8x10 for under $20.00
Hi as an unemployed artist I was FORCE to get creative in order to shoot 8 X 10
Film and so I found this site and some other that talk about Large format then it came to me if lots of people build a roll or small format cameras how can I build an 8 X 10 and so I put my thinking cap on and here is what I cam up with.
First you need 2 sheets of black foam board from say office depot. some contact glue , exacto knife black tape and a ruler.
Plus materials for the pin hole , a piece of brass from model shop will do .
o.k. first cut a piece of board that is 8 inches plus double the thickness of the material you are using , then cut 2 pcs for the top and 2 for the sides( I will add Images latter) and make a box easy right? .Glue the pieces together try to keep them square. .
Now cut a piece of foam board to 8 x 10 (this will be your lenses board) and make sides and top about 7 inches deep,
you glue and insert into larger box (film holder) and presto all that is left it to tape the joints to prevent light leaks .
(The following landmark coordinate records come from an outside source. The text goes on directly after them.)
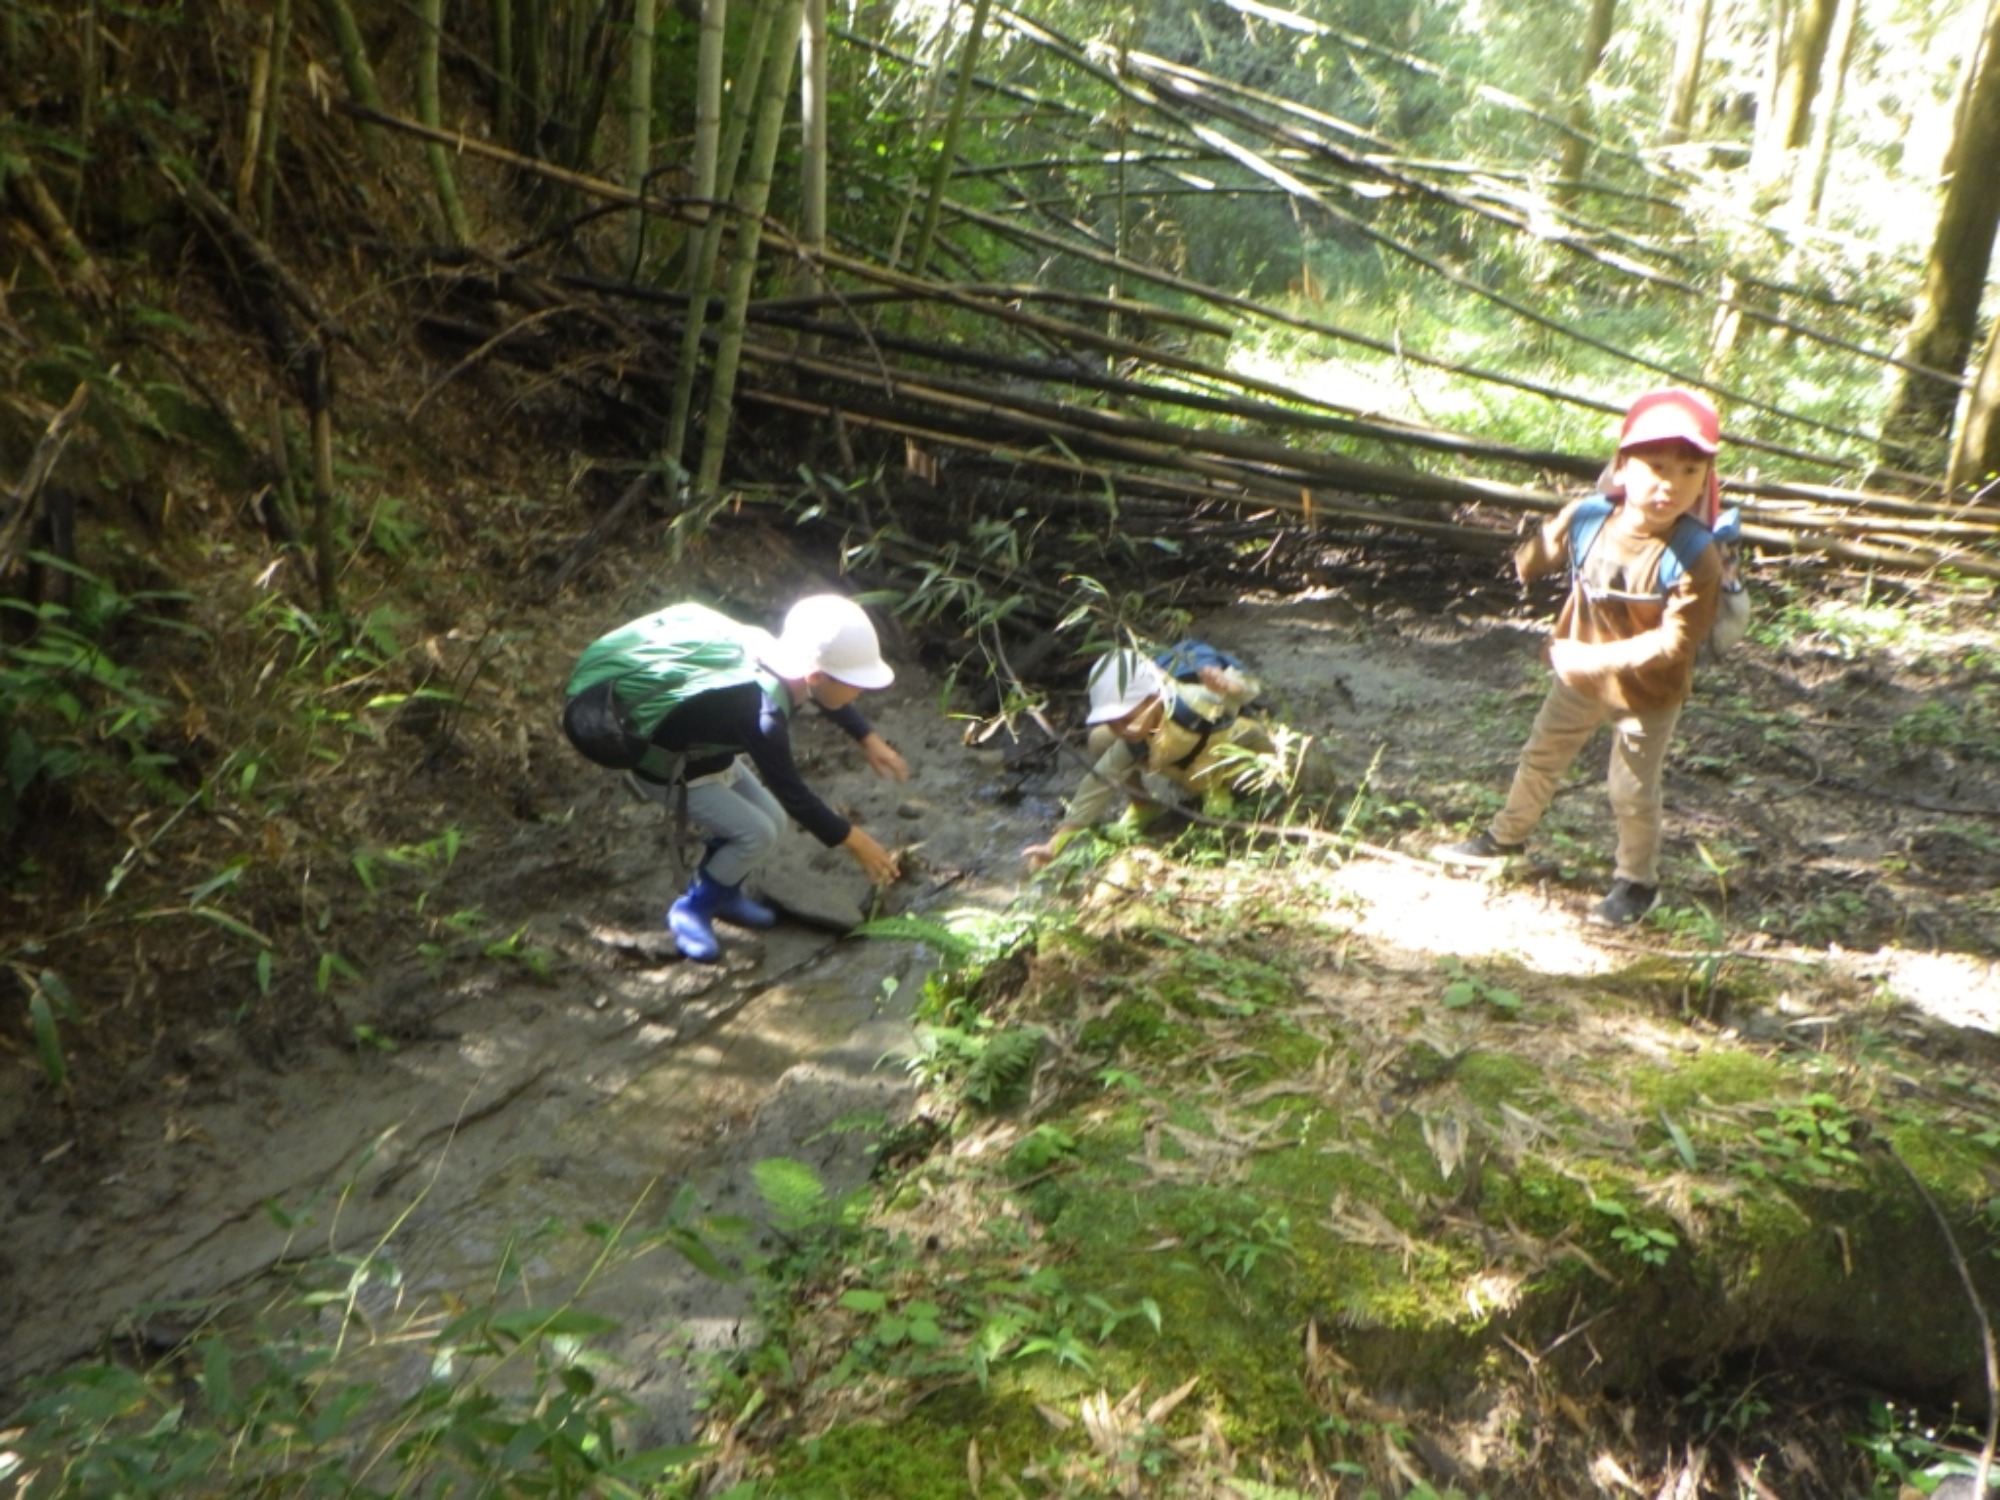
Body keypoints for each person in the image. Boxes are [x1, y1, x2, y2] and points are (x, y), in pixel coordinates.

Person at [1434, 387, 1728, 926]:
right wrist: (1543, 545)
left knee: (1632, 787)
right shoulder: (1591, 520)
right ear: (1622, 465)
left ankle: (1638, 883)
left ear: (1706, 480)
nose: (1671, 484)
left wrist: (1587, 661)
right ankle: (1506, 840)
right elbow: (1535, 557)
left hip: (1647, 692)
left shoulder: (1695, 555)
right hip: (1579, 678)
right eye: (1656, 466)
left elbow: (1675, 645)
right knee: (1541, 756)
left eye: (1690, 471)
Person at [563, 593, 909, 961]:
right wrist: (855, 841)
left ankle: (724, 892)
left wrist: (866, 737)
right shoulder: (763, 715)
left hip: (707, 755)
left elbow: (829, 695)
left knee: (772, 822)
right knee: (755, 833)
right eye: (856, 682)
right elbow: (794, 794)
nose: (861, 690)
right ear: (816, 675)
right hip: (670, 770)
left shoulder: (771, 651)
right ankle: (692, 908)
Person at [1024, 642, 1261, 871]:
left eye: (1126, 718)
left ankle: (1218, 791)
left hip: (1219, 757)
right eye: (1111, 722)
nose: (1121, 729)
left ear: (1153, 699)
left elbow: (1250, 692)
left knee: (1245, 734)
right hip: (1182, 761)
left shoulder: (1195, 703)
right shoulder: (1135, 739)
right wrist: (1054, 845)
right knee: (1100, 740)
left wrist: (1229, 685)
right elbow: (1096, 785)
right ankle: (1144, 805)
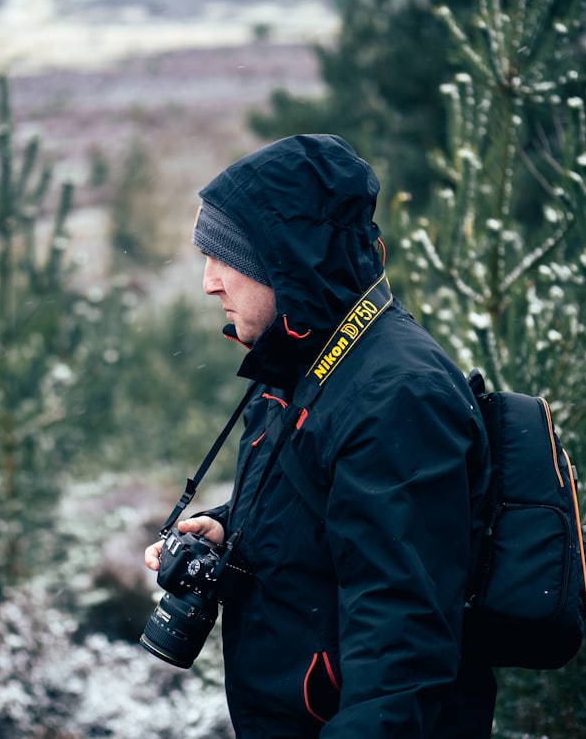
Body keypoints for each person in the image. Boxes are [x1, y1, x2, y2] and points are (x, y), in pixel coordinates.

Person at [145, 134, 496, 738]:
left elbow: (402, 650)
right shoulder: (306, 365)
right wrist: (233, 526)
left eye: (225, 256)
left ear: (288, 260)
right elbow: (339, 504)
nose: (209, 283)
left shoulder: (397, 395)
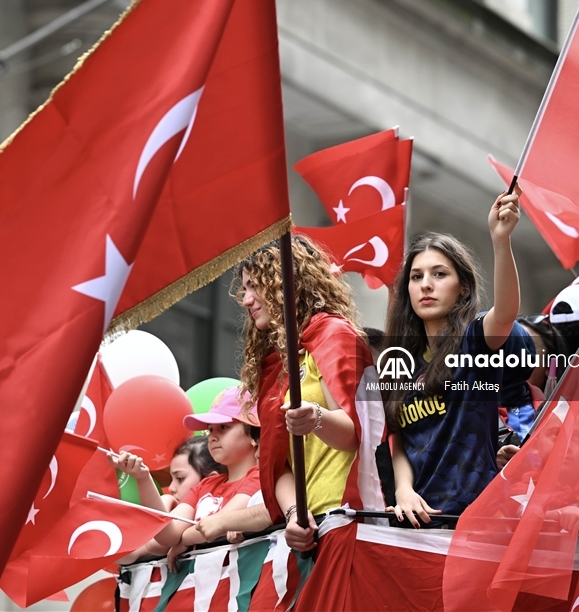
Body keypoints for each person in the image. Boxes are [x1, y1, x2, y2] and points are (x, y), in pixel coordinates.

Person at [385, 191, 535, 527]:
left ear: (463, 287)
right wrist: (404, 490)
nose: (426, 285)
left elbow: (507, 312)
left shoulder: (474, 341)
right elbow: (398, 437)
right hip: (415, 520)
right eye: (416, 276)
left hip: (474, 519)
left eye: (439, 274)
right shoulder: (398, 361)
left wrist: (501, 240)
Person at [234, 235, 381, 552]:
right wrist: (292, 515)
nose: (246, 300)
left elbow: (356, 432)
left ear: (287, 283)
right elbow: (279, 463)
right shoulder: (275, 363)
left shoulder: (333, 334)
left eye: (254, 286)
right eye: (244, 289)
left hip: (345, 515)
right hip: (305, 530)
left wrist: (315, 419)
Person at [114, 387, 261, 568]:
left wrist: (184, 539)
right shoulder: (205, 485)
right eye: (210, 430)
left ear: (254, 434)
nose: (213, 437)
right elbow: (167, 535)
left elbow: (218, 522)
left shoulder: (260, 477)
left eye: (224, 427)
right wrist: (143, 478)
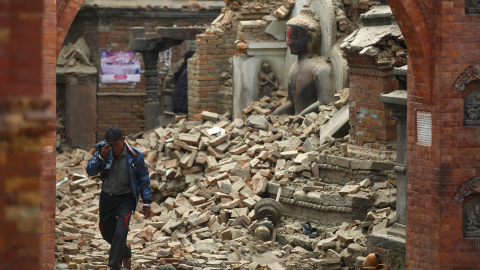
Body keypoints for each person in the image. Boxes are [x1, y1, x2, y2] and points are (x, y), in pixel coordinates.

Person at [86, 126, 152, 270]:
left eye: (116, 144)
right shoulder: (103, 152)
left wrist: (147, 202)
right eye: (111, 144)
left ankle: (114, 266)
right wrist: (101, 157)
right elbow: (90, 170)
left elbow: (144, 179)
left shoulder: (135, 155)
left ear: (123, 140)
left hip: (126, 199)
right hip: (107, 198)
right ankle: (126, 251)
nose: (114, 148)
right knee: (106, 232)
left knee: (121, 231)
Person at [273, 5, 334, 117]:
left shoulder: (320, 68)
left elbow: (325, 102)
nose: (289, 42)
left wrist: (299, 117)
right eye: (288, 37)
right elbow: (292, 103)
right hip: (296, 126)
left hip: (311, 124)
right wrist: (274, 114)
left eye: (294, 38)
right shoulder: (293, 68)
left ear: (310, 39)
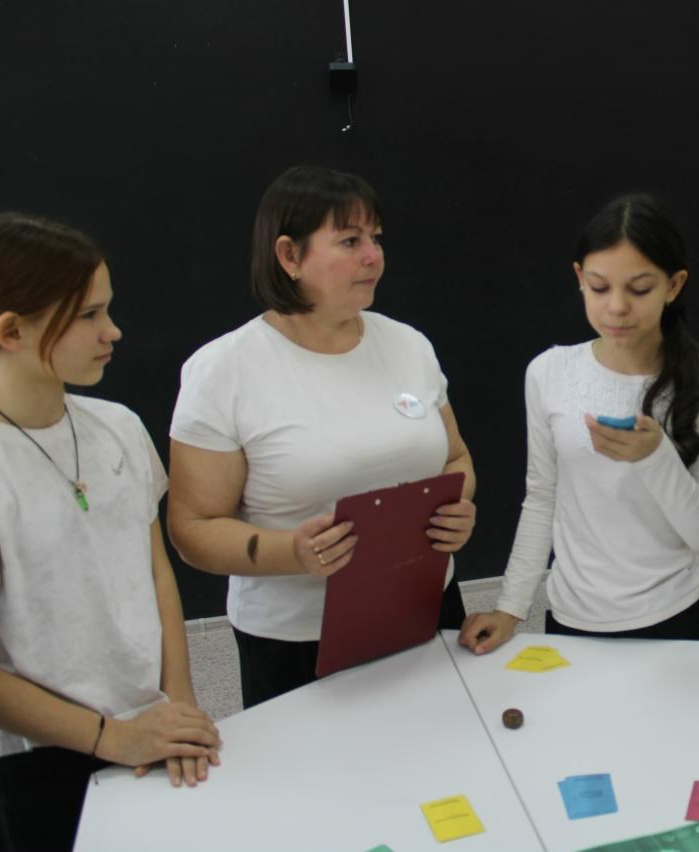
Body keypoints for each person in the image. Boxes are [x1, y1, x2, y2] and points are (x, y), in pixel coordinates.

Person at [168, 166, 476, 708]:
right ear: (289, 255)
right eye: (350, 241)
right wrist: (293, 552)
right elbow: (192, 529)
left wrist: (459, 508)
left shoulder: (409, 345)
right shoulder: (224, 370)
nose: (373, 256)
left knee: (444, 745)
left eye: (376, 238)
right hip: (297, 639)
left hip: (425, 604)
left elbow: (455, 458)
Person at [0, 213, 221, 852]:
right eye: (89, 315)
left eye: (107, 309)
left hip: (150, 725)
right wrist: (111, 737)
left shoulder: (117, 425)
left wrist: (179, 705)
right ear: (10, 331)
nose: (112, 330)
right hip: (38, 758)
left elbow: (155, 575)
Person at [459, 192, 699, 652]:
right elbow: (542, 497)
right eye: (599, 287)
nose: (617, 307)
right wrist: (511, 606)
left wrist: (656, 456)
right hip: (573, 617)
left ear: (674, 285)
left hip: (676, 616)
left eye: (640, 289)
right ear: (579, 279)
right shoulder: (549, 372)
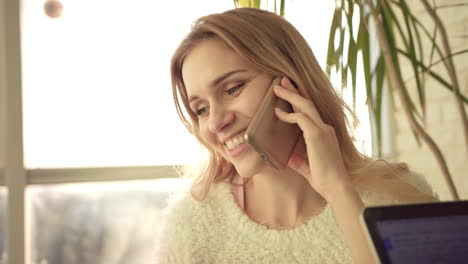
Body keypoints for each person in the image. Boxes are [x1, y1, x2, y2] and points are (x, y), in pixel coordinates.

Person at [155, 7, 437, 264]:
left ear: (290, 81)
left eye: (233, 89)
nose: (216, 122)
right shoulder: (192, 226)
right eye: (201, 109)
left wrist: (339, 191)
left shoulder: (399, 199)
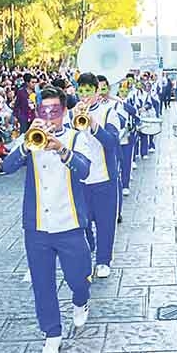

the nice thing about this simple design is that the smaller box holds the film flat against the inside of the larger box and you can add shims to change the Film to lens distance another extra is that you could use a piece of illustration board to keep a flatter plane inside the larger box I will up load Images latter thanks .
Comment are welcome
photos will have to wait until rain gives us a break in Los Angeles
Looks great, looking forward to seeing some images!
Congrats! Building stuff like this is way rewarding.
I built my 5x4 on similar lines - except I used mdf, cut a hole in the back to take a film holder, and put a lens in the front (pulling the box open and closed to focus). The total cost was about $35 including film holder and lens (no shutter).
I'd consider using the smaller box as the back half as this reduces light leaks (any light getting in hits the front rather then the film).
Hi that is a great idead I am looking into doing something like that
Excellent idea! Can't wait to try it out.
Another option to elimiate the leaks is to create a third box that would cover the others from the front. Thus creating a "triple box" not unlike the ones your film comes in. The only opportunities for leaks in this arraingment is from your lens openings (you would need two, one in each of the front panels) and from any faulty seams. This will also eliminate the need to re-seal the camera with tape everytime you load. It will be faster and last longer. I would also suggest using black silicon sealer on the interior seams of the panels instead of glue when you assemble the box. This stuff is amazing at sealing our light and will add a great deal of strength to the assembly. Use plenty during construction and you can trim off excess after it has cured.
While you are building, make your box a little oversized in one dimension to make it easier to "grab your film or paper by one edge during the unloading step. If you carve a shallow finger sized relief in the back panel, it will help you get behind the film when you unload. Also, glue some small strips of foam core or other inert and cheap (after all, this is the goal,yes?) to three walls of the "film back", ALMOST up against the back. Leave about a millimeter or so to allow the paper to fit behind them. Think of the "grooves" in a standard film back to get the idea. This will help hold the film/paper in place during transport and eliminate any need to tape it in place. If you choose to glue in these shims, remember to carve your "finger hole" near the wall that does not have a shim. Can't wait to see your images!
That Black foamcore is a photographer's dream. Completely opaque, lightweight, and easy to work with. I used it to make custom fit light blockers for my windows which meant that I didn't have to wait until nightime to start printing.
I've used the black foamcore to construct a square box with an internal septum running vertically from front to back. There is a pinhole located on either side of the septum in order to expose sequentially or simultaneously. This give me two vertically-oriented 3 1/2"x5" pictures on a single 5"x7" sheet of film. If exposed simultaneously, I have a stereo pinhole image set. I also took the 5x7 groundglass spring back from an old Seneca view camera I had with leaking bellows and taped it to the foam core box in order to allow easy use of standard sheet film holders.